Un "acuerdo" en determinado porcentaje sólo con la CGT oficialista que conduce el metalúrgico Antonio Caló o con la CTA, también oficialista, que lidera el docente Hugo Yaski no será suficiente, en razón de que ninguno de los dos cuenta con la fuerza y el respaldo suficiente, inclusive dentro de sus propias organizaciones. Será el tiempo, entonces, el que permita conocer cómo se moverán las piezas, tanto desde el oficialismo como desde los ahora sindicalistas "opositores", tal como ellos mismos se han autocalificado.
El párrafo final para lo ocurrido en Mendoza con el cambio producido en la subsecretaría de Trabajo, con el desplazamiento del judicial federal Ariel Pringles y la designación en su lugar de Rubén Boris, hijo del ex dirigente sindical de Sanidad, Edgardo Boris.
A la CGT que conduce el colectivero Rodolfo Calcagni la situación le molestó y decidió declarar el estado de alerta y movilización, en razón de que no fue consultada en la decisión.

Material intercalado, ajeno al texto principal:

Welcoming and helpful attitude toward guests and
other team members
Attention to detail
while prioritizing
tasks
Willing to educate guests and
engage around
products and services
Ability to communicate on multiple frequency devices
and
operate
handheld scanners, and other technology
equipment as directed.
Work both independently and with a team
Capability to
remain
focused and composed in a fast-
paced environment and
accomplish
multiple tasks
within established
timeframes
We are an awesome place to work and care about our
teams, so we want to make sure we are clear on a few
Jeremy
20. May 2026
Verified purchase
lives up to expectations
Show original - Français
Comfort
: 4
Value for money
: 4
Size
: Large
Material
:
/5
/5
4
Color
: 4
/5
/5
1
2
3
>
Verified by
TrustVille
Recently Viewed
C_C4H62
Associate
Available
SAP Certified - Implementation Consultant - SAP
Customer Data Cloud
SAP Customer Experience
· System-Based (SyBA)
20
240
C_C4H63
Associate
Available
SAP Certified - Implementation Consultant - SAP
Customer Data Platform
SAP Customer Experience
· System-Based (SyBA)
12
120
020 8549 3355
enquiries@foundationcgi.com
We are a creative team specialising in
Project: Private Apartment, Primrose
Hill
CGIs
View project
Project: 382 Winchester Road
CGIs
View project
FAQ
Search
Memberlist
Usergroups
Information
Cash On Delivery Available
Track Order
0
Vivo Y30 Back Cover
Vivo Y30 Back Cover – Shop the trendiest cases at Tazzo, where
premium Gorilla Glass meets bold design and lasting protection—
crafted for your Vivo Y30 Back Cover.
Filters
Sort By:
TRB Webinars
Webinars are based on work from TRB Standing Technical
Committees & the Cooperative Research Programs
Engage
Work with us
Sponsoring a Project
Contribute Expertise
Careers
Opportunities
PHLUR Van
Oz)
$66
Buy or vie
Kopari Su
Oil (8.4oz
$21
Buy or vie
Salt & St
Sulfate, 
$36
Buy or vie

Pero cabría señalar también que no es el único hecho que demuestra la flaqueza del sindicalismo mendocino en el plano político.
En la última elección no hubo lugares para hombres provenientes del sindicalismo y ello surge por la atomización en que ha caído el movimiento obrero local en los últimos tiempos. No hay dudas de que el sector de Calcagni es el más fuerte, pero después aparecen varios sub grupos que se han ido ubicando políticamente detrás de distintos dirigentes de extracción política.
Veteranos ex sindicalistas consultados coincidieron en señalar que se debe trabajar al revés: primero unir al movimiento obrero y después reclamar, con la fuerza que dan los números, los espacios políticos que pretenden ocupar.